L’Umanità, questa sconosciuta
Il Cinema, si sa, esattamente come tutte le arti, ha bisogno di scoprire e di sperimentare, di quando in quando, nuovi linguaggi. Ben venga, dunque, quando vi sono cineasti – molti dei quali soprattutto giovani – che tentano il nuovo, che provano a raccontare il mondo attraverso innovative messe in scena. Se, però, da un lato, il voler sperimentare rappresenta comunque un’occasione di crescita, dall’altro è anche un’arma a doppio taglio, dal momento che da singolari messe in scena possono nascere i prodotti più improbabili. Questo, ad esempio, è ciò che è successo durante la 68° edizione del Festival di Berlino, dove è stato conferito un discussissimo Orso d’Oro al lungometraggio Touch Me Not (per l’uscita italiana Ognuno ha diritto ad amare), della giovane regista rumena Adina Pintilie, premiata per l’occasione anche con l’Orso d’Argento alla Miglior Opera Prima. A giudicare dai premi, si potrebbe addirittura gridare al miracolo. E invece, purtroppo, malgrado l’interessante idea da cui prende spunto l’intero lungometraggio e malgrado, questo dobbiamo riconoscerlo, un discreto risultato da un punto di vista prettamente fotografico, questo lavoro della Pintilie presenta, in realtà, non poche problematiche.
A metà strada tra il documentario e la fiction, Touch Me Not indaga i problemi di un’affascinante cinquantenne, la quale non riesce a stabilire alcun contatto fisico con persone dell’altro sesso. Tra discussioni con attempati transessuali e rapporti “platonici” con giovani gigolò, la donna cercherà di superare il proprio blocco emotivo. Parallelamente, vediamo una serie di incontri tra persone diversamente abili, le quali esplorano i loro corpi e definiscono il loro rapporto con il sesso confrontandosi tra di loro.
Ad una prima, sommaria lettura della sinossi, la cosa sembrerebbe interessante eccome. Ma allora, perché questa opera prima della Pintilie ha disturbato così tanto sia pubblico che critica? Il problema, di fatto, risiede “banalmente” alla base del tutto, ossia riguarda principalmente lo sguardo della stessa regista ed il suo modo di porsi nei confronti di ciò che sta raccontando. Con qualche sporadica “comparsata” da dietro a davanti l’obiettivo della macchina da presa, la giovane cineasta tratta un argomento tanto complesso e delicato banalizzandolo con ogni possibile cliché sul corpo umano e non disdegnando neanche elementi di facile presa come il tema del sesso nella vita dei disabili, dimostrandosi a tratti gratuita e quasi voyeurista. Non dice nulla di nuovo, questo suo lungometraggio. Al termine della visione non ci si sente né arricchiti, né tantomeno si ha la percezione di conoscere meglio noi stessi e l’umanità che ci circonda. La protagonista del documentario, peraltro attrice di professione, non riesce a comunicare quasi nulla allo spettatore, ma, al contrario, risulta quasi sterile, nel suo “non evolversi”, “non cambiare” praticamente mai (se non, appunto, in modo drastico e poco convincente immediatamente prima del finale), fino ad un telefonato epilogo durante il quale a tutti i numerosi clichés presenti nell’intero lavoro, va a sommarsi l’ennesimo luogo comune finale che vede la protagonista danzare davanti alla macchina da presa, finalmente libera di essere sé stessa.

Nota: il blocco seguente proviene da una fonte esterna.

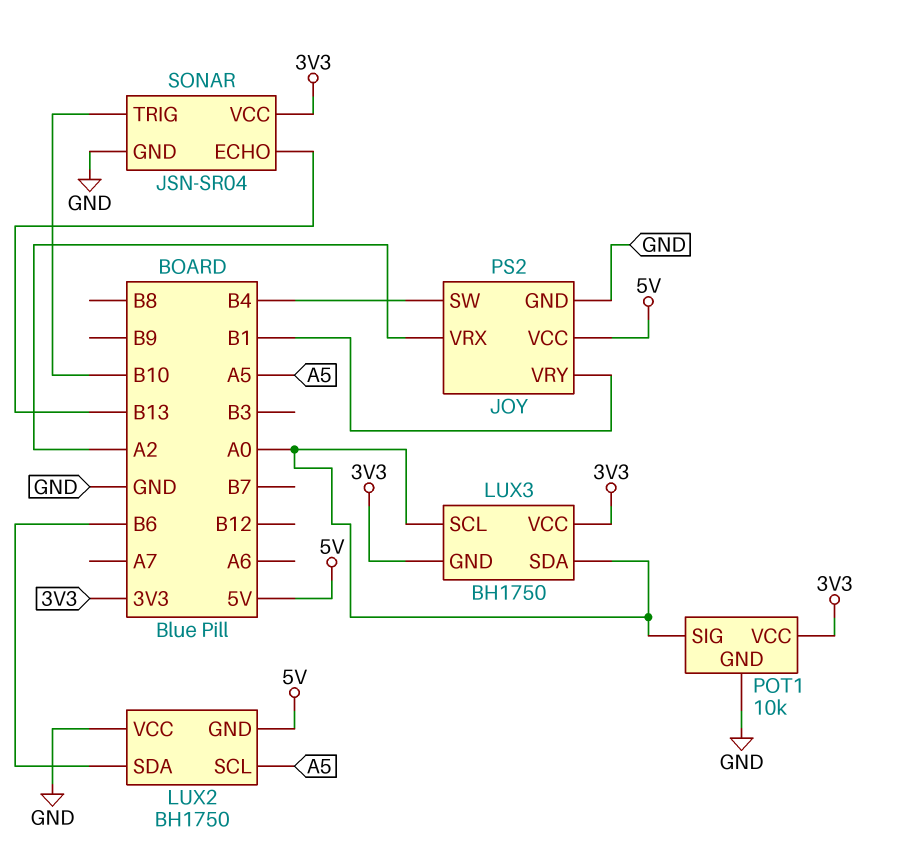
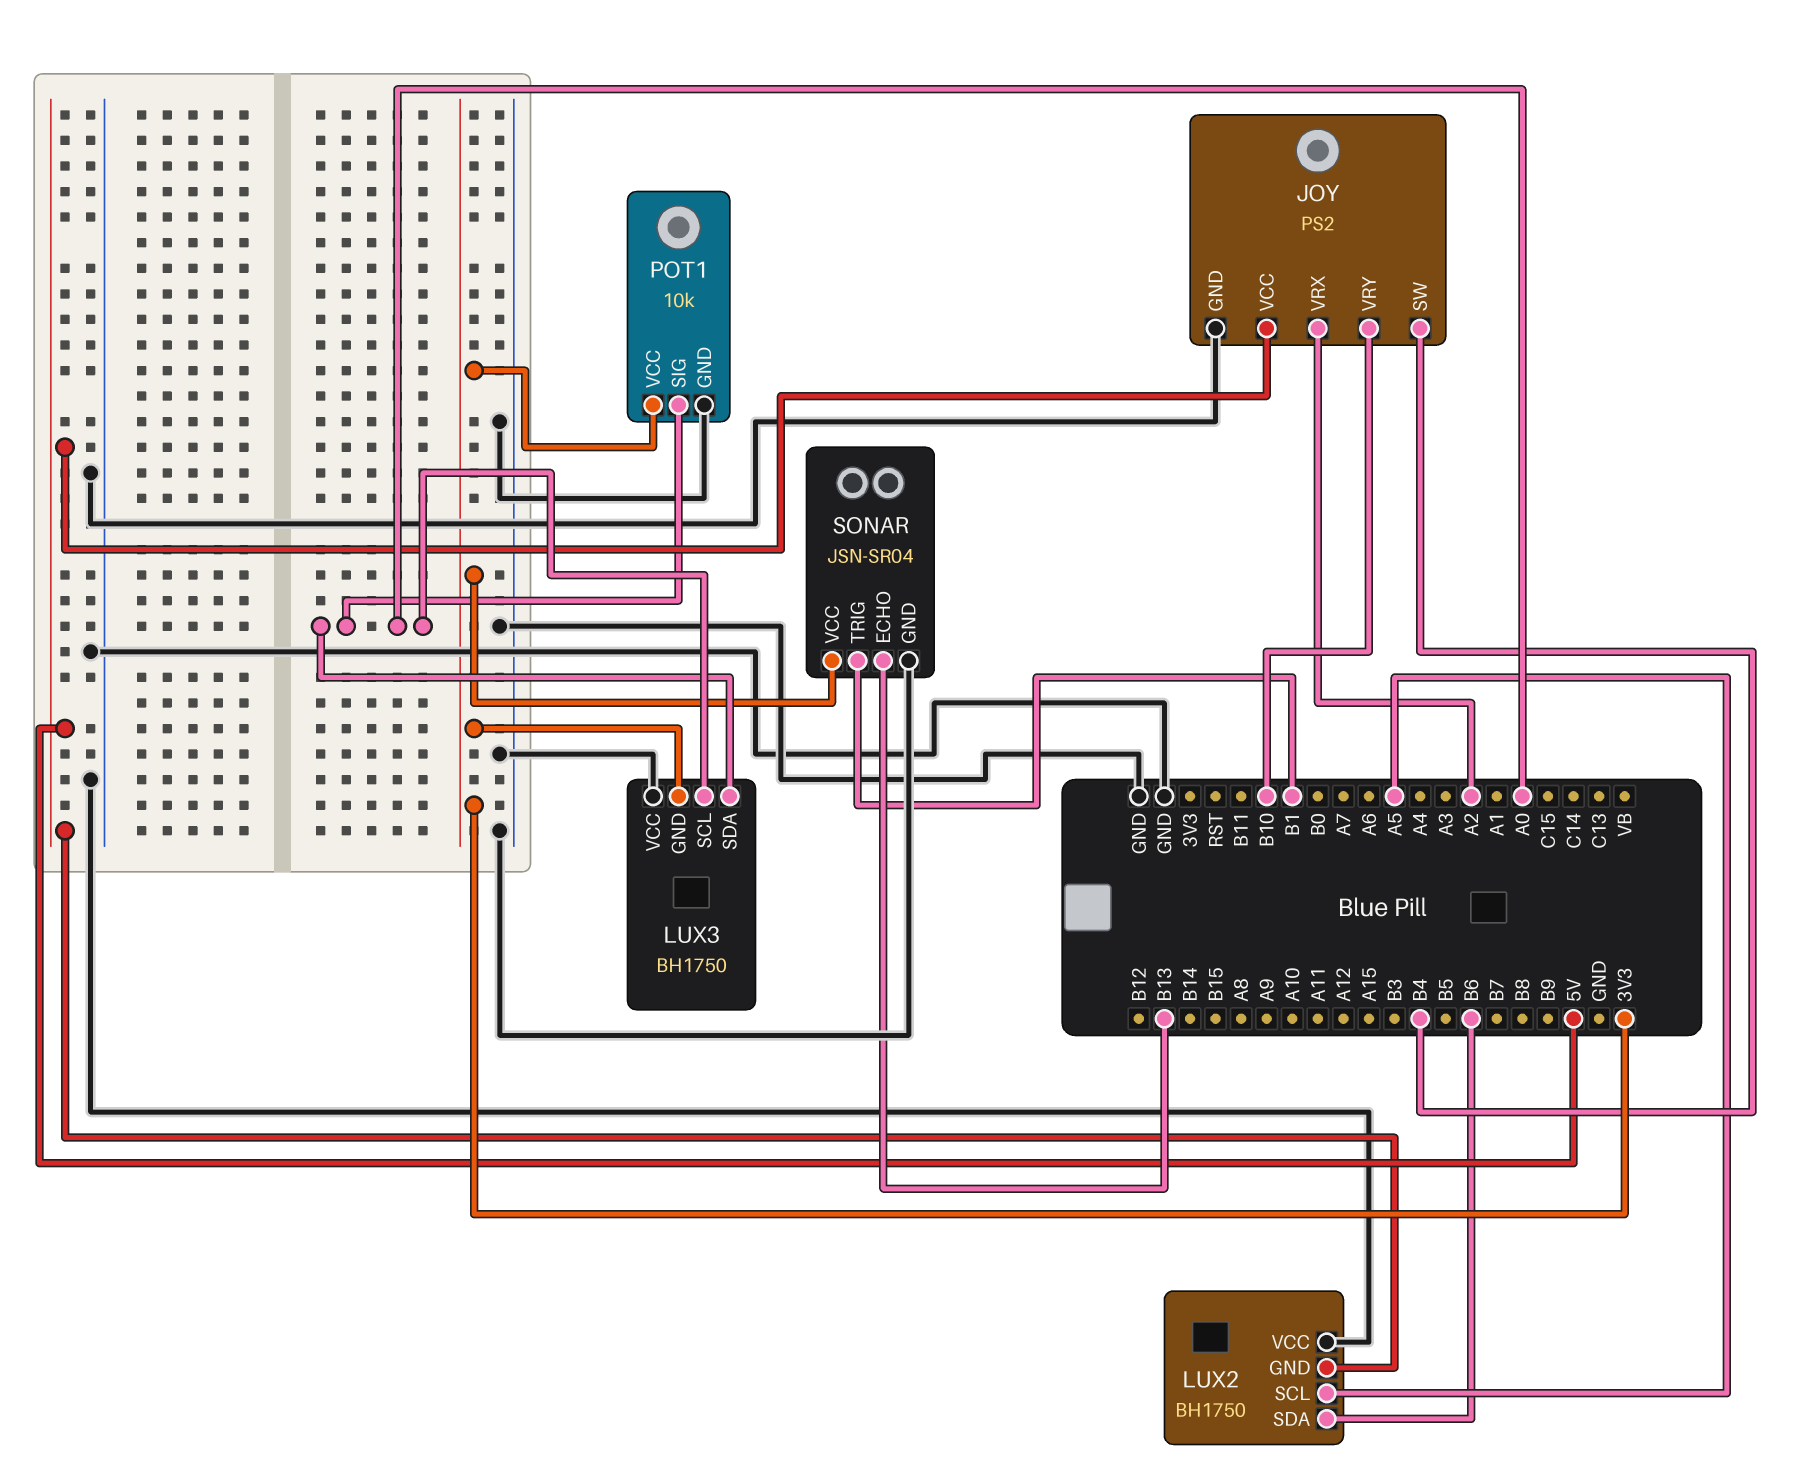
JOY pin VRY: B1 -> B10
LUX3 pin VCC: 3V3 -> GND
SONAR pin TRIG: B10 -> B1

Se, dunque, in un poco riuscito lavoro come questo della Pintilie riuscissimo a leggere una certa ingenuità di fondo, oltre ad una prevedibile inesperienza con il mezzo cinematografico stesso, magari riusciremmo ad essere molto più indulgenti con esso. Il problema principale, però, è proprio quello sguardo ruffiano e quasi ipocrita che proprio non riesce a farci andare giù una vittoria tanto inaspettata quanto tristemente immeritata, soprattutto se si pensa ai numerosi, interessanti titoli presenti in concorso durante questa ricchissima 68° Berlinale.